Problem: The result should be an exact copy of the data, free of pictures.

[Extracted page text data]
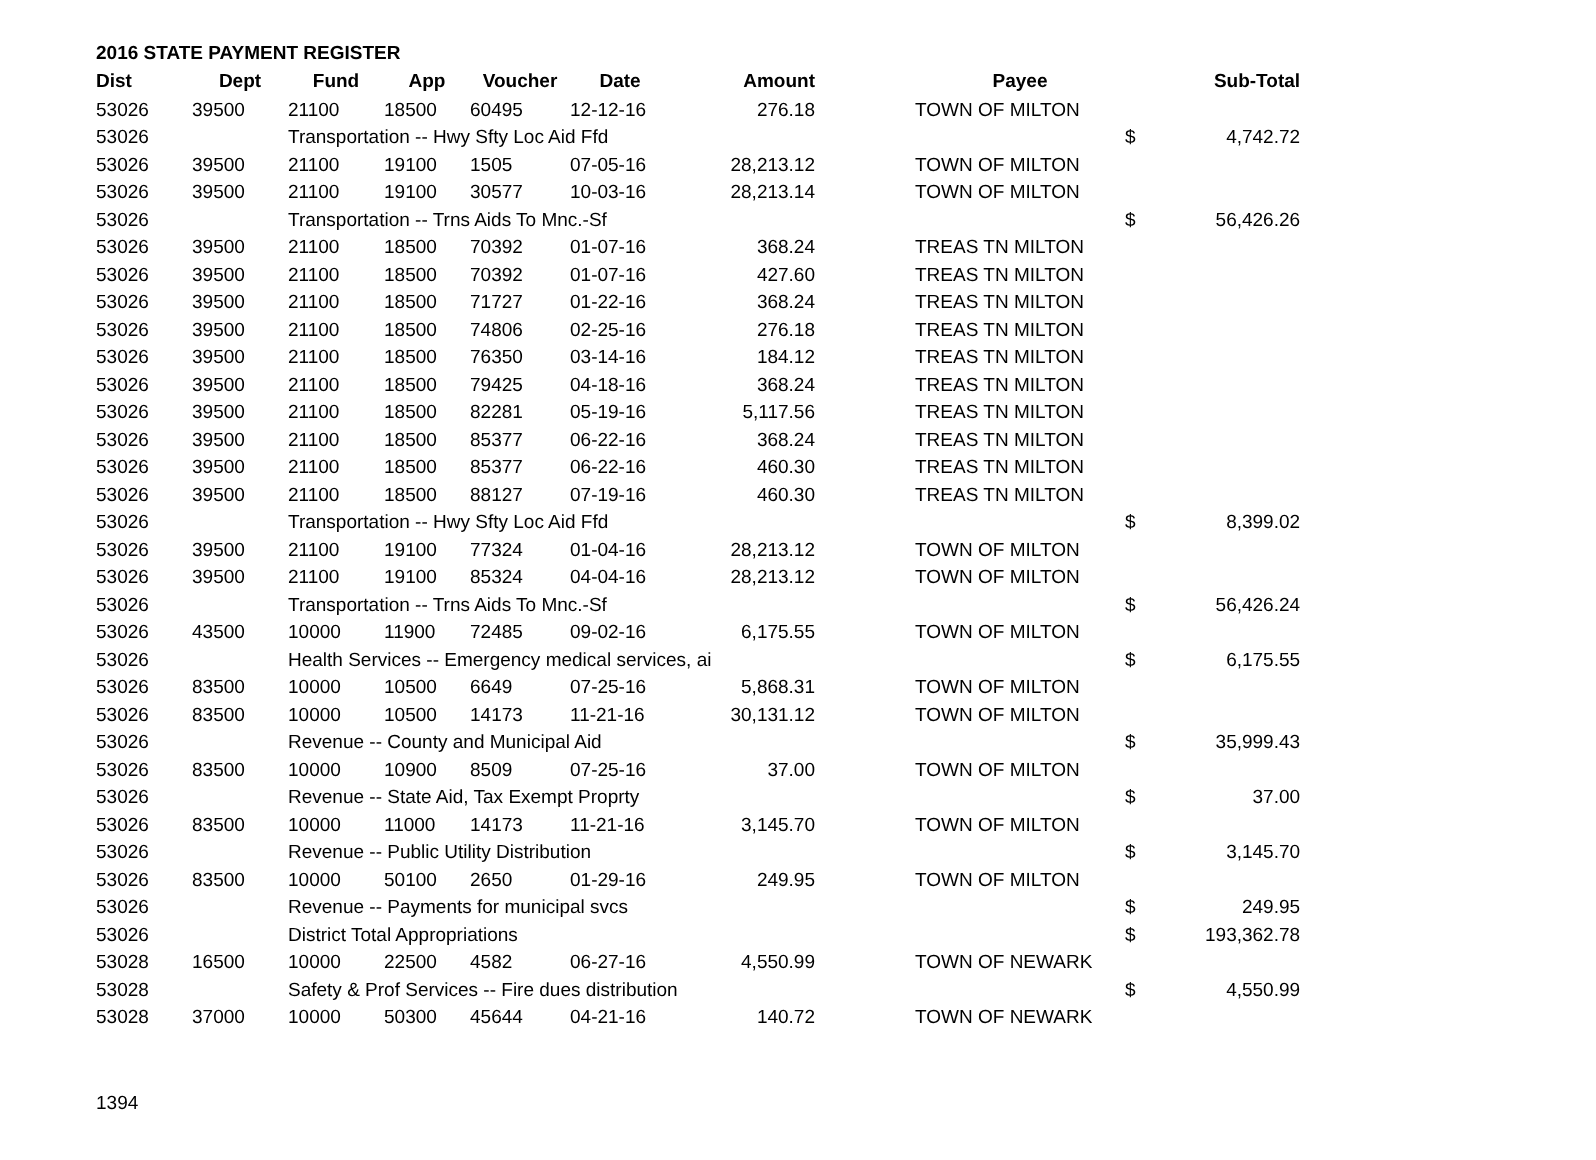2016 STATE PAYMENT REGISTER
| Dist | Dept | Fund | App | Voucher | Date | Amount | | Payee | | Sub-Total |
| --- | --- | --- | --- | --- | --- | --- | --- | --- | --- | --- |
| 53026 | 39500 | 21100 | 18500 | 60495 | 12-12-16 | 276.18 | | TOWN OF MILTON | | |
| 53026 | | Transportation -- Hwy Sfty Loc Aid Ffd | | | | | | | $ | 4,742.72 |
| 53026 | 39500 | 21100 | 19100 | 1505 | 07-05-16 | 28,213.12 | | TOWN OF MILTON | | |
| 53026 | 39500 | 21100 | 19100 | 30577 | 10-03-16 | 28,213.14 | | TOWN OF MILTON | | |
| 53026 | | Transportation -- Trns Aids To Mnc.-Sf | | | | | | | $ | 56,426.26 |
| 53026 | 39500 | 21100 | 18500 | 70392 | 01-07-16 | 368.24 | | TREAS TN MILTON | | |
| 53026 | 39500 | 21100 | 18500 | 70392 | 01-07-16 | 427.60 | | TREAS TN MILTON | | |
| 53026 | 39500 | 21100 | 18500 | 71727 | 01-22-16 | 368.24 | | TREAS TN MILTON | | |
| 53026 | 39500 | 21100 | 18500 | 74806 | 02-25-16 | 276.18 | | TREAS TN MILTON | | |
| 53026 | 39500 | 21100 | 18500 | 76350 | 03-14-16 | 184.12 | | TREAS TN MILTON | | |
| 53026 | 39500 | 21100 | 18500 | 79425 | 04-18-16 | 368.24 | | TREAS TN MILTON | | |
| 53026 | 39500 | 21100 | 18500 | 82281 | 05-19-16 | 5,117.56 | | TREAS TN MILTON | | |
| 53026 | 39500 | 21100 | 18500 | 85377 | 06-22-16 | 368.24 | | TREAS TN MILTON | | |
| 53026 | 39500 | 21100 | 18500 | 85377 | 06-22-16 | 460.30 | | TREAS TN MILTON | | |
| 53026 | 39500 | 21100 | 18500 | 88127 | 07-19-16 | 460.30 | | TREAS TN MILTON | | |
| 53026 | | Transportation -- Hwy Sfty Loc Aid Ffd | | | | | | | $ | 8,399.02 |
| 53026 | 39500 | 21100 | 19100 | 77324 | 01-04-16 | 28,213.12 | | TOWN OF MILTON | | |
| 53026 | 39500 | 21100 | 19100 | 85324 | 04-04-16 | 28,213.12 | | TOWN OF MILTON | | |
| 53026 | | Transportation -- Trns Aids To Mnc.-Sf | | | | | | | $ | 56,426.24 |
| 53026 | 43500 | 10000 | 11900 | 72485 | 09-02-16 | 6,175.55 | | TOWN OF MILTON | | |
| 53026 | | Health Services -- Emergency medical services, ai | | | | | | | $ | 6,175.55 |
| 53026 | 83500 | 10000 | 10500 | 6649 | 07-25-16 | 5,868.31 | | TOWN OF MILTON | | |
| 53026 | 83500 | 10000 | 10500 | 14173 | 11-21-16 | 30,131.12 | | TOWN OF MILTON | | |
| 53026 | | Revenue -- County and Municipal Aid | | | | | | | $ | 35,999.43 |
| 53026 | 83500 | 10000 | 10900 | 8509 | 07-25-16 | 37.00 | | TOWN OF MILTON | | |
| 53026 | | Revenue -- State Aid, Tax Exempt Proprty | | | | | | | $ | 37.00 |
| 53026 | 83500 | 10000 | 11000 | 14173 | 11-21-16 | 3,145.70 | | TOWN OF MILTON | | |
| 53026 | | Revenue -- Public Utility Distribution | | | | | | | $ | 3,145.70 |
| 53026 | 83500 | 10000 | 50100 | 2650 | 01-29-16 | 249.95 | | TOWN OF MILTON | | |
| 53026 | | Revenue -- Payments for municipal svcs | | | | | | | $ | 249.95 |
| 53026 | | District Total Appropriations | | | | | | | $ | 193,362.78 |
| 53028 | 16500 | 10000 | 22500 | 4582 | 06-27-16 | 4,550.99 | | TOWN OF NEWARK | | |
| 53028 | | Safety & Prof Services -- Fire dues distribution | | | | | | | $ | 4,550.99 |
| 53028 | 37000 | 10000 | 50300 | 45644 | 04-21-16 | 140.72 | | TOWN OF NEWARK | | |
1394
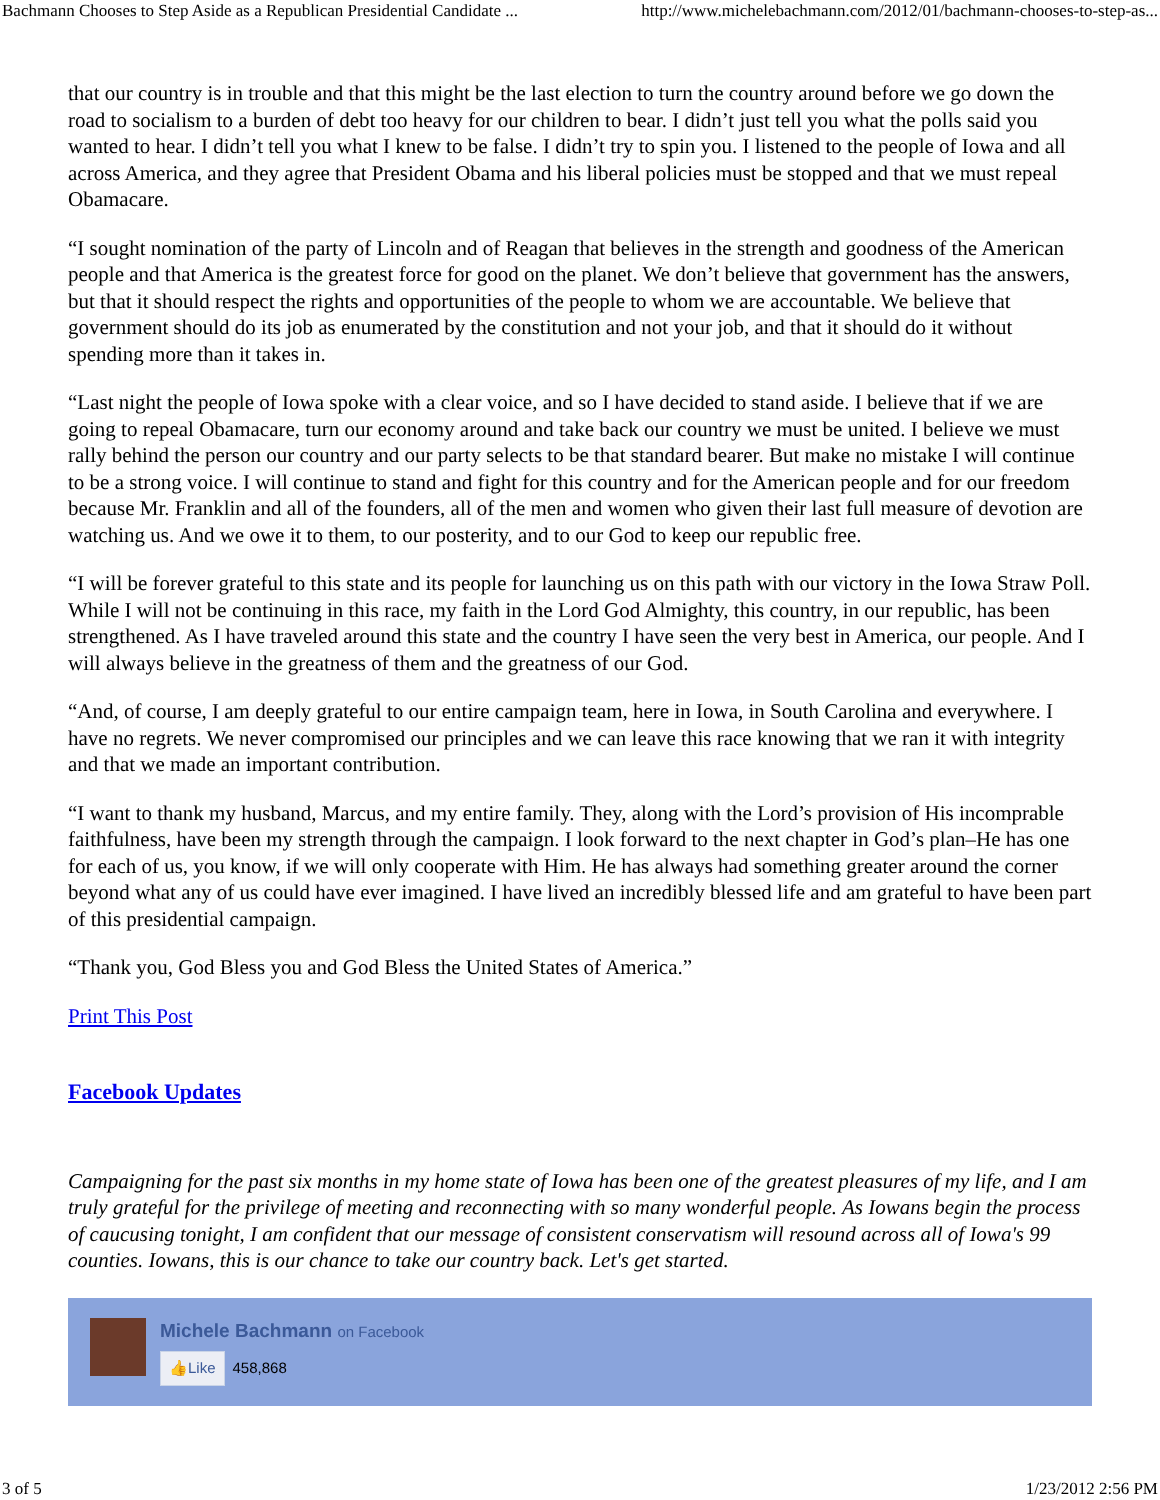Bachmann Chooses to Step Aside as a Republican Presidential Candidate ... http://www.michelebachmann.com/2012/01/bachmann-chooses-to-step-as...
that our country is in trouble and that this might be the last election to turn the country around before we go down the road to socialism to a burden of debt too heavy for our children to bear. I didn’t just tell you what the polls said you wanted to hear. I didn’t tell you what I knew to be false. I didn’t try to spin you. I listened to the people of Iowa and all across America, and they agree that President Obama and his liberal policies must be stopped and that we must repeal Obamacare.
“I sought nomination of the party of Lincoln and of Reagan that believes in the strength and goodness of the American people and that America is the greatest force for good on the planet. We don’t believe that government has the answers, but that it should respect the rights and opportunities of the people to whom we are accountable. We believe that government should do its job as enumerated by the constitution and not your job, and that it should do it without spending more than it takes in.
“Last night the people of Iowa spoke with a clear voice, and so I have decided to stand aside. I believe that if we are going to repeal Obamacare, turn our economy around and take back our country we must be united. I believe we must rally behind the person our country and our party selects to be that standard bearer. But make no mistake I will continue to be a strong voice. I will continue to stand and fight for this country and for the American people and for our freedom because Mr. Franklin and all of the founders, all of the men and women who given their last full measure of devotion are watching us. And we owe it to them, to our posterity, and to our God to keep our republic free.
“I will be forever grateful to this state and its people for launching us on this path with our victory in the Iowa Straw Poll. While I will not be continuing in this race, my faith in the Lord God Almighty, this country, in our republic, has been strengthened. As I have traveled around this state and the country I have seen the very best in America, our people. And I will always believe in the greatness of them and the greatness of our God.
“And, of course, I am deeply grateful to our entire campaign team, here in Iowa, in South Carolina and everywhere. I have no regrets. We never compromised our principles and we can leave this race knowing that we ran it with integrity and that we made an important contribution.
“I want to thank my husband, Marcus, and my entire family. They, along with the Lord’s provision of His incomprable faithfulness, have been my strength through the campaign. I look forward to the next chapter in God’s plan–He has one for each of us, you know, if we will only cooperate with Him. He has always had something greater around the corner beyond what any of us could have ever imagined. I have lived an incredibly blessed life and am grateful to have been part of this presidential campaign.
“Thank you, God Bless you and God Bless the United States of America.”
Print This Post
Facebook Updates
Campaigning for the past six months in my home state of Iowa has been one of the greatest pleasures of my life, and I am truly grateful for the privilege of meeting and reconnecting with so many wonderful people. As Iowans begin the process of caucusing tonight, I am confident that our message of consistent conservatism will resound across all of Iowa's 99 counties. Iowans, this is our chance to take our country back. Let's get started.
Michele Bachmann on Facebook
👍Like 458,868
3 of 5 1/23/2012 2:56 PM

Task response:
2016 STATE PAYMENT REGISTER
| Dist | Dept | Fund | App | Voucher | Date | Amount | | Payee | | Sub-Total |
| --- | --- | --- | --- | --- | --- | --- | --- | --- | --- | --- |
| 53026 | 39500 | 21100 | 18500 | 60495 | 12-12-16 | 276.18 | | TOWN OF MILTON | | |
| 53026 | | Transportation -- Hwy Sfty Loc Aid Ffd | | | | | | | $ | 4,742.72 |
| 53026 | 39500 | 21100 | 19100 | 1505 | 07-05-16 | 28,213.12 | | TOWN OF MILTON | | |
| 53026 | 39500 | 21100 | 19100 | 30577 | 10-03-16 | 28,213.14 | | TOWN OF MILTON | | |
| 53026 | | Transportation -- Trns Aids To Mnc.-Sf | | | | | | | $ | 56,426.26 |
| 53026 | 39500 | 21100 | 18500 | 70392 | 01-07-16 | 368.24 | | TREAS TN MILTON | | |
| 53026 | 39500 | 21100 | 18500 | 70392 | 01-07-16 | 427.60 | | TREAS TN MILTON | | |
| 53026 | 39500 | 21100 | 18500 | 71727 | 01-22-16 | 368.24 | | TREAS TN MILTON | | |
| 53026 | 39500 | 21100 | 18500 | 74806 | 02-25-16 | 276.18 | | TREAS TN MILTON | | |
| 53026 | 39500 | 21100 | 18500 | 76350 | 03-14-16 | 184.12 | | TREAS TN MILTON | | |
| 53026 | 39500 | 21100 | 18500 | 79425 | 04-18-16 | 368.24 | | TREAS TN MILTON | | |
| 53026 | 39500 | 21100 | 18500 | 82281 | 05-19-16 | 5,117.56 | | TREAS TN MILTON | | |
| 53026 | 39500 | 21100 | 18500 | 85377 | 06-22-16 | 368.24 | | TREAS TN MILTON | | |
| 53026 | 39500 | 21100 | 18500 | 85377 | 06-22-16 | 460.30 | | TREAS TN MILTON | | |
| 53026 | 39500 | 21100 | 18500 | 88127 | 07-19-16 | 460.30 | | TREAS TN MILTON | | |
| 53026 | | Transportation -- Hwy Sfty Loc Aid Ffd | | | | | | | $ | 8,399.02 |
| 53026 | 39500 | 21100 | 19100 | 77324 | 01-04-16 | 28,213.12 | | TOWN OF MILTON | | |
| 53026 | 39500 | 21100 | 19100 | 85324 | 04-04-16 | 28,213.12 | | TOWN OF MILTON | | |
| 53026 | | Transportation -- Trns Aids To Mnc.-Sf | | | | | | | $ | 56,426.24 |
| 53026 | 43500 | 10000 | 11900 | 72485 | 09-02-16 | 6,175.55 | | TOWN OF MILTON | | |
| 53026 | | Health Services -- Emergency medical services, ai | | | | | | | $ | 6,175.55 |
| 53026 | 83500 | 10000 | 10500 | 6649 | 07-25-16 | 5,868.31 | | TOWN OF MILTON | | |
| 53026 | 83500 | 10000 | 10500 | 14173 | 11-21-16 | 30,131.12 | | TOWN OF MILTON | | |
| 53026 | | Revenue -- County and Municipal Aid | | | | | | | $ | 35,999.43 |
| 53026 | 83500 | 10000 | 10900 | 8509 | 07-25-16 | 37.00 | | TOWN OF MILTON | | |
| 53026 | | Revenue -- State Aid, Tax Exempt Proprty | | | | | | | $ | 37.00 |
| 53026 | 83500 | 10000 | 11000 | 14173 | 11-21-16 | 3,145.70 | | TOWN OF MILTON | | |
| 53026 | | Revenue -- Public Utility Distribution | | | | | | | $ | 3,145.70 |
| 53026 | 83500 | 10000 | 50100 | 2650 | 01-29-16 | 249.95 | | TOWN OF MILTON | | |
| 53026 | | Revenue -- Payments for municipal svcs | | | | | | | $ | 249.95 |
| 53026 | | District Total Appropriations | | | | | | | $ | 193,362.78 |
| 53028 | 16500 | 10000 | 22500 | 4582 | 06-27-16 | 4,550.99 | | TOWN OF NEWARK | | |
| 53028 | | Safety & Prof Services -- Fire dues distribution | | | | | | | $ | 4,550.99 |
| 53028 | 37000 | 10000 | 50300 | 45644 | 04-21-16 | 140.72 | | TOWN OF NEWARK | | |
1394
Bachmann Chooses to Step Aside as a Republican Presidential Candidate ... http://www.michelebachmann.com/2012/01/bachmann-chooses-to-step-as...
that our country is in trouble and that this might be the last election to turn the country around before we go down the road to socialism to a burden of debt too heavy for our children to bear. I didn’t just tell you what the polls said you wanted to hear. I didn’t tell you what I knew to be false. I didn’t try to spin you. I listened to the people of Iowa and all across America, and they agree that President Obama and his liberal policies must be stopped and that we must repeal Obamacare.
“I sought nomination of the party of Lincoln and of Reagan that believes in the strength and goodness of the American people and that America is the greatest force for good on the planet. We don’t believe that government has the answers, but that it should respect the rights and opportunities of the people to whom we are accountable. We believe that government should do its job as enumerated by the constitution and not your job, and that it should do it without spending more than it takes in.
“Last night the people of Iowa spoke with a clear voice, and so I have decided to stand aside. I believe that if we are going to repeal Obamacare, turn our economy around and take back our country we must be united. I believe we must rally behind the person our country and our party selects to be that standard bearer. But make no mistake I will continue to be a strong voice. I will continue to stand and fight for this country and for the American people and for our freedom because Mr. Franklin and all of the founders, all of the men and women who given their last full measure of devotion are watching us. And we owe it to them, to our posterity, and to our God to keep our republic free.
“I will be forever grateful to this state and its people for launching us on this path with our victory in the Iowa Straw Poll. While I will not be continuing in this race, my faith in the Lord God Almighty, this country, in our republic, has been strengthened. As I have traveled around this state and the country I have seen the very best in America, our people. And I will always believe in the greatness of them and the greatness of our God.
“And, of course, I am deeply grateful to our entire campaign team, here in Iowa, in South Carolina and everywhere. I have no regrets. We never compromised our principles and we can leave this race knowing that we ran it with integrity and that we made an important contribution.
“I want to thank my husband, Marcus, and my entire family. They, along with the Lord’s provision of His incomprable faithfulness, have been my strength through the campaign. I look forward to the next chapter in God’s plan–He has one for each of us, you know, if we will only cooperate with Him. He has always had something greater around the corner beyond what any of us could have ever imagined. I have lived an incredibly blessed life and am grateful to have been part of this presidential campaign.
“Thank you, God Bless you and God Bless the United States of America.”
Print This Post
Facebook Updates
Campaigning for the past six months in my home state of Iowa has been one of the greatest pleasures of my life, and I am truly grateful for the privilege of meeting and reconnecting with so many wonderful people. As Iowans begin the process of caucusing tonight, I am confident that our message of consistent conservatism will resound across all of Iowa's 99 counties. Iowans, this is our chance to take our country back. Let's get started.
Michele Bachmann on Facebook
👍Like 458,868
3 of 5 1/23/2012 2:56 PM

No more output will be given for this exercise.